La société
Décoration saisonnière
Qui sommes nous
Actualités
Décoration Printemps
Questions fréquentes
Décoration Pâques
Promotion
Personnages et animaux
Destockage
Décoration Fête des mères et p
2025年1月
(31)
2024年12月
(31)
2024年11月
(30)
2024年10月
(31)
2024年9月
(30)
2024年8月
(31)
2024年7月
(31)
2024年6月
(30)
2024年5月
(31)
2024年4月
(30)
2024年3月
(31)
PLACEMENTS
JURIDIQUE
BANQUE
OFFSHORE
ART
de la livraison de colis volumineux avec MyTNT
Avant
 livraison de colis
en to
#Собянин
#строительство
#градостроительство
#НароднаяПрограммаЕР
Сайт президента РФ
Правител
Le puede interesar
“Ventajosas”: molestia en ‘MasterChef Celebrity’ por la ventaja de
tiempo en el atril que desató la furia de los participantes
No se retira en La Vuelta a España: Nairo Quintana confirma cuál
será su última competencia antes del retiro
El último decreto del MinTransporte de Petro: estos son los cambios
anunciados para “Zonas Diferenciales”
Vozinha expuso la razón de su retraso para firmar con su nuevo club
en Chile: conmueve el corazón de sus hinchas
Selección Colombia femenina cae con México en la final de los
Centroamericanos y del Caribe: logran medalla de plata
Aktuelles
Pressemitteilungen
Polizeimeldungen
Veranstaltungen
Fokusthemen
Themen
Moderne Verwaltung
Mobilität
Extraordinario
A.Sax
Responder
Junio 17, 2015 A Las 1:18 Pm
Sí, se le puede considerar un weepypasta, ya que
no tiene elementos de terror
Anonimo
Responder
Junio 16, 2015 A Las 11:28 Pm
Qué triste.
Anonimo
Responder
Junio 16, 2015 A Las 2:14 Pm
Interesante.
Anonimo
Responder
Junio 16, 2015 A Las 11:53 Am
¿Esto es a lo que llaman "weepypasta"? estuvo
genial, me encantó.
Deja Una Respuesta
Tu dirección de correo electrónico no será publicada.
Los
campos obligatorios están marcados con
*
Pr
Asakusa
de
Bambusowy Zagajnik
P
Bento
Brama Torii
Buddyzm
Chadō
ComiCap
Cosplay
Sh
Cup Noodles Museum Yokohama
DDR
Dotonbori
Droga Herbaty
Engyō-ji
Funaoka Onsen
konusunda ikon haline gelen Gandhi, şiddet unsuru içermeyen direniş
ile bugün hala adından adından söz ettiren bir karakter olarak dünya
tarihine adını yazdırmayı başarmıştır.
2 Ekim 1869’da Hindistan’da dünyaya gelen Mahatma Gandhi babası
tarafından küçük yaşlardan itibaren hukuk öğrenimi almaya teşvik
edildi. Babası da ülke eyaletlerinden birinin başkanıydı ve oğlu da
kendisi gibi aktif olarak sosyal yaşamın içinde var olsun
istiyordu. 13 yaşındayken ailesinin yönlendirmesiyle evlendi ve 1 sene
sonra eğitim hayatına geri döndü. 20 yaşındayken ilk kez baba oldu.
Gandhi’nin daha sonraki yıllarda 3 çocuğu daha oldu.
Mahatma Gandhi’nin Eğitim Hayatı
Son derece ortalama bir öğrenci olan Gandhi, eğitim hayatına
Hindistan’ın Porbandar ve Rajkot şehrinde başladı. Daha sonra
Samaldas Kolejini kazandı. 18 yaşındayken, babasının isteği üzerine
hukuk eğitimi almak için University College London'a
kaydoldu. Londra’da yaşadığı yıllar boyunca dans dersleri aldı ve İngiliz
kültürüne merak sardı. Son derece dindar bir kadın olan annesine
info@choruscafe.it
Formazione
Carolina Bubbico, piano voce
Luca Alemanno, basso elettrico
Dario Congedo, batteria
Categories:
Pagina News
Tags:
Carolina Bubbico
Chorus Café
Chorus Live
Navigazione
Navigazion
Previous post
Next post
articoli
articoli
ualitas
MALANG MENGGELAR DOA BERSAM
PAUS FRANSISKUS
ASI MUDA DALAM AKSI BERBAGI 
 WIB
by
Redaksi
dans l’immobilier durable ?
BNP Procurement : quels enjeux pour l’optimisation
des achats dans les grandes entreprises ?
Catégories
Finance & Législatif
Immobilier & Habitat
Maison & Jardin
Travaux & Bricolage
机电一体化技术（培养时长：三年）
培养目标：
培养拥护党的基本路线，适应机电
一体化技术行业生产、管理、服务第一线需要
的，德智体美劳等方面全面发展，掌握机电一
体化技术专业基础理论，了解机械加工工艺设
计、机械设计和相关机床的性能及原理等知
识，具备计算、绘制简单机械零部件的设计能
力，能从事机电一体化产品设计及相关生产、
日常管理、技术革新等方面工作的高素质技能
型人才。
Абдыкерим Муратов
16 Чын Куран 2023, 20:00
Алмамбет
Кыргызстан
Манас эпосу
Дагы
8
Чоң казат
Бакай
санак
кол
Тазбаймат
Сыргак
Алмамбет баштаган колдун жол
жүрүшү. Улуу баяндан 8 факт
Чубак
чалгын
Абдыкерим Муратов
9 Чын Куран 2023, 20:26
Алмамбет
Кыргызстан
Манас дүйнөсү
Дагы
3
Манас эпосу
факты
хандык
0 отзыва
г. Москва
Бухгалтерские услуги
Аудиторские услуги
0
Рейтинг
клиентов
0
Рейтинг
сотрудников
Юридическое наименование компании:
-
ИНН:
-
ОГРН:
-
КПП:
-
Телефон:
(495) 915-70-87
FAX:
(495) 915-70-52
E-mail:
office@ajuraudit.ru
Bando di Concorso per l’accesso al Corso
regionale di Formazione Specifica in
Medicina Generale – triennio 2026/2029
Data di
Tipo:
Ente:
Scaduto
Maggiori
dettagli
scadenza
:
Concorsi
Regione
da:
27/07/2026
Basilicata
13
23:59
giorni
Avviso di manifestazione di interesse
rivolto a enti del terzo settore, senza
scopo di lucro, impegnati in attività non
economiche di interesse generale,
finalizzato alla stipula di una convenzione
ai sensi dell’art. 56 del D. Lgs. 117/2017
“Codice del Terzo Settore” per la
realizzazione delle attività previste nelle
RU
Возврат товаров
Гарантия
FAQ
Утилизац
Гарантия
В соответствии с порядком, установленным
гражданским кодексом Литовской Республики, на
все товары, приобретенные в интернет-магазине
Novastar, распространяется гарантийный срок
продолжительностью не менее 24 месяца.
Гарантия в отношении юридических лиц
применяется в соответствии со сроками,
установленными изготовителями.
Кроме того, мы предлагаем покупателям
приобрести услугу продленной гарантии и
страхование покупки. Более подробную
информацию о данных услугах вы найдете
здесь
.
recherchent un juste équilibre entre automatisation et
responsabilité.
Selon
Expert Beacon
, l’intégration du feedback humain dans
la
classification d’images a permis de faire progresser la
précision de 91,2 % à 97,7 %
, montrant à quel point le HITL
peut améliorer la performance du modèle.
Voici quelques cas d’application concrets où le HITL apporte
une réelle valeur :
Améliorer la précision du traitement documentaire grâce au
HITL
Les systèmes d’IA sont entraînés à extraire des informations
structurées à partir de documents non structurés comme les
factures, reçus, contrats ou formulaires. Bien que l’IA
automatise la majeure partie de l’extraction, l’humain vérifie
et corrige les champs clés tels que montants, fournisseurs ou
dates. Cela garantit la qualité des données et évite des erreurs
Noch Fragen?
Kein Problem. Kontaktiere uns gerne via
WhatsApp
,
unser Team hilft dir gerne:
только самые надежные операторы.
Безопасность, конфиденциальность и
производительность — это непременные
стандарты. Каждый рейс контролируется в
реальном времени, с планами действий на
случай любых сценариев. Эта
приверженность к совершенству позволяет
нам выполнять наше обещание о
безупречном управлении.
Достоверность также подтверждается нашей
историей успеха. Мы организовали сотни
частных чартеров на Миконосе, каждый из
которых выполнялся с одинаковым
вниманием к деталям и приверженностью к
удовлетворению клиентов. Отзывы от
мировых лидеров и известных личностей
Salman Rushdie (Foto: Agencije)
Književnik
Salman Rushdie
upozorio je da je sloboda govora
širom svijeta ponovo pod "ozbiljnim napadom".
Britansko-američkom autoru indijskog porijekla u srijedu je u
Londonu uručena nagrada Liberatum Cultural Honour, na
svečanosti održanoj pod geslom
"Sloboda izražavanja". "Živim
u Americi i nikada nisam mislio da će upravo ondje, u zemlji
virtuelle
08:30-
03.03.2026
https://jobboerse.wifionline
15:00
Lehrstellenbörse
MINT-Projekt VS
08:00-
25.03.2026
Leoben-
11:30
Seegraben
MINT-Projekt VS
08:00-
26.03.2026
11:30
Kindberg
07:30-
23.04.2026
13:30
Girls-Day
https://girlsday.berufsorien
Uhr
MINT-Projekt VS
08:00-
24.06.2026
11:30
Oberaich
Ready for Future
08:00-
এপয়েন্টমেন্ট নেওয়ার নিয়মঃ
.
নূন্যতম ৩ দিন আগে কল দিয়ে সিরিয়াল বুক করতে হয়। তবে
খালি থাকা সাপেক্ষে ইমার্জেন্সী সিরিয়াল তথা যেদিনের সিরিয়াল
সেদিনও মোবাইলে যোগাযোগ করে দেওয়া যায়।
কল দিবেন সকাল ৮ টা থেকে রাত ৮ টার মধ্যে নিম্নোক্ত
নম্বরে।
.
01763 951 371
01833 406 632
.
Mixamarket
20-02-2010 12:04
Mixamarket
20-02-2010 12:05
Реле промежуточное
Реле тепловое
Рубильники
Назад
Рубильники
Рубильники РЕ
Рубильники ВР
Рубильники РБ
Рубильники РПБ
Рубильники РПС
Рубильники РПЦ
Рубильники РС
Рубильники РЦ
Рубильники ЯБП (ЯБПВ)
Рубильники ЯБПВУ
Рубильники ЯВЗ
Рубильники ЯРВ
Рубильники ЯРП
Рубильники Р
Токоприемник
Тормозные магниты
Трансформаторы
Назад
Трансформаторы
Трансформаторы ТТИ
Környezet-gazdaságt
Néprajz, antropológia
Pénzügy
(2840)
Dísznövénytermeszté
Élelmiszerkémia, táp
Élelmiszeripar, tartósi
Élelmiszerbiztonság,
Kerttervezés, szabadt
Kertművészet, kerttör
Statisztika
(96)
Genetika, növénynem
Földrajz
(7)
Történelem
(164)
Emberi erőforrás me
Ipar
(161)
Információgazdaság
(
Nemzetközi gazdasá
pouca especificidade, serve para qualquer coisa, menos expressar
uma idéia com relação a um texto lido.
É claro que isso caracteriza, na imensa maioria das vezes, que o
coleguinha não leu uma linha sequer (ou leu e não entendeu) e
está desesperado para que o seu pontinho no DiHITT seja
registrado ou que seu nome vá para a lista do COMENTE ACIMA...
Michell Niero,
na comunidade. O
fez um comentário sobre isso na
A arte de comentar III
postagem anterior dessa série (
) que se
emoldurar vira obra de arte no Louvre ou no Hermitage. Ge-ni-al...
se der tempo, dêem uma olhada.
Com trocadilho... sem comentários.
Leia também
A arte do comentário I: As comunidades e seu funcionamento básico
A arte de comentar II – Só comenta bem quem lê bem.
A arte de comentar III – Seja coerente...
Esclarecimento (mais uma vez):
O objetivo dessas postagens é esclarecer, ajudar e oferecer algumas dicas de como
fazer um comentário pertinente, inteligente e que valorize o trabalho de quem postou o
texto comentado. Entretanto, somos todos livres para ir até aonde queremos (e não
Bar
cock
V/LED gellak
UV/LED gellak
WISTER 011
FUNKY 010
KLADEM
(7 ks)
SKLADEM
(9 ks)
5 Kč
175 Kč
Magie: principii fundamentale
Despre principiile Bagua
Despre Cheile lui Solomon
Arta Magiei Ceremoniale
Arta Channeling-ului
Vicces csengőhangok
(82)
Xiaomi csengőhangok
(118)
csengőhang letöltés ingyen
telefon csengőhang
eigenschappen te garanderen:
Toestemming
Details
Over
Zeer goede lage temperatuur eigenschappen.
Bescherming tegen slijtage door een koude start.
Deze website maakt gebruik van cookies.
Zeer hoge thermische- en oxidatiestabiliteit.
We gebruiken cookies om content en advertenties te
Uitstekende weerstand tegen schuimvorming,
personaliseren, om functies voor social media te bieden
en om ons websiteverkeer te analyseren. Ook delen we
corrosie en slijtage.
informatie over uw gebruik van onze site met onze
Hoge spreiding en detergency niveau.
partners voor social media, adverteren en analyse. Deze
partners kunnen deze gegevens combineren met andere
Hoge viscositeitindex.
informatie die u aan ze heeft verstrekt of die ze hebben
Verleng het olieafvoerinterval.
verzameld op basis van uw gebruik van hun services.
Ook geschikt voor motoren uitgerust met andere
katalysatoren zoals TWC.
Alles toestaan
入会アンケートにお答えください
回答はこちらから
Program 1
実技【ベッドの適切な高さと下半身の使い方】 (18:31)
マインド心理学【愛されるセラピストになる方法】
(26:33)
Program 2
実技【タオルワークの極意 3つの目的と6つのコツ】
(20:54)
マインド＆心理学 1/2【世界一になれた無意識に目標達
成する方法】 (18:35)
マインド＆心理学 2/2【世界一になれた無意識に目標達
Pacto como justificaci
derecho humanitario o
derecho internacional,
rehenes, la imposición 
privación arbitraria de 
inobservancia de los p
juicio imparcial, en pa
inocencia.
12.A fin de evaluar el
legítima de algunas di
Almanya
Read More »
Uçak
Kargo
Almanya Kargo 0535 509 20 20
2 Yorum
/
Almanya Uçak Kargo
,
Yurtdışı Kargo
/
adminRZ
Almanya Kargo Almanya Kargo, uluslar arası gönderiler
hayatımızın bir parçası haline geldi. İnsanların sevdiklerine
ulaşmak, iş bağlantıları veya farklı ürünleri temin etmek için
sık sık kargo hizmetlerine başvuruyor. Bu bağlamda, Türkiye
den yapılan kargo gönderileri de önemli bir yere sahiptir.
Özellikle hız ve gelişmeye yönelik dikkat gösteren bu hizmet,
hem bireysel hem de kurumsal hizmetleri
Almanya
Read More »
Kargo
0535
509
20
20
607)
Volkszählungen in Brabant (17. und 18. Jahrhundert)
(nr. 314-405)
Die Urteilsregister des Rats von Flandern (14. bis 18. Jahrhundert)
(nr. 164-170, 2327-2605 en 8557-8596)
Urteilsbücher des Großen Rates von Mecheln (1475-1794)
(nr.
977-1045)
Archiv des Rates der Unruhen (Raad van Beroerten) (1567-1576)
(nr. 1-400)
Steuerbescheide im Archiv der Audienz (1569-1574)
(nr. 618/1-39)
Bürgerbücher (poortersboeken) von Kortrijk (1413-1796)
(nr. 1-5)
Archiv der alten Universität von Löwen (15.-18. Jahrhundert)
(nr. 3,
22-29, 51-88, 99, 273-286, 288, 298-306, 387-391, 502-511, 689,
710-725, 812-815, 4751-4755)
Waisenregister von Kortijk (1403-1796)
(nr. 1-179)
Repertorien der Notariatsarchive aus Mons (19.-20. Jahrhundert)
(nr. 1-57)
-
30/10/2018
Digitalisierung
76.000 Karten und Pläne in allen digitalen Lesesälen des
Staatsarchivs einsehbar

What you should do: Revise the lines from the start of the rows through the line holding "#строительство", inclusive, so that "Promotion" becomes "Soldes". Give those lines again with nothing else changed.

Output for this exercise:
La société
Décoration saisonnière
Qui sommes nous
Actualités
Décoration Printemps
Questions fréquentes
Décoration Pâques
Soldes
Personnages et animaux
Destockage
Décoration Fête des mères et p
2025年1月
(31)
2024年12月
(31)
2024年11月
(30)
2024年10月
(31)
2024年9月
(30)
2024年8月
(31)
2024年7月
(31)
2024年6月
(30)
2024年5月
(31)
2024年4月
(30)
2024年3月
(31)
PLACEMENTS
JURIDIQUE
BANQUE
OFFSHORE
ART
de la livraison de colis volumineux avec MyTNT
Avant
 livraison de colis
en to
#Собянин
#строительство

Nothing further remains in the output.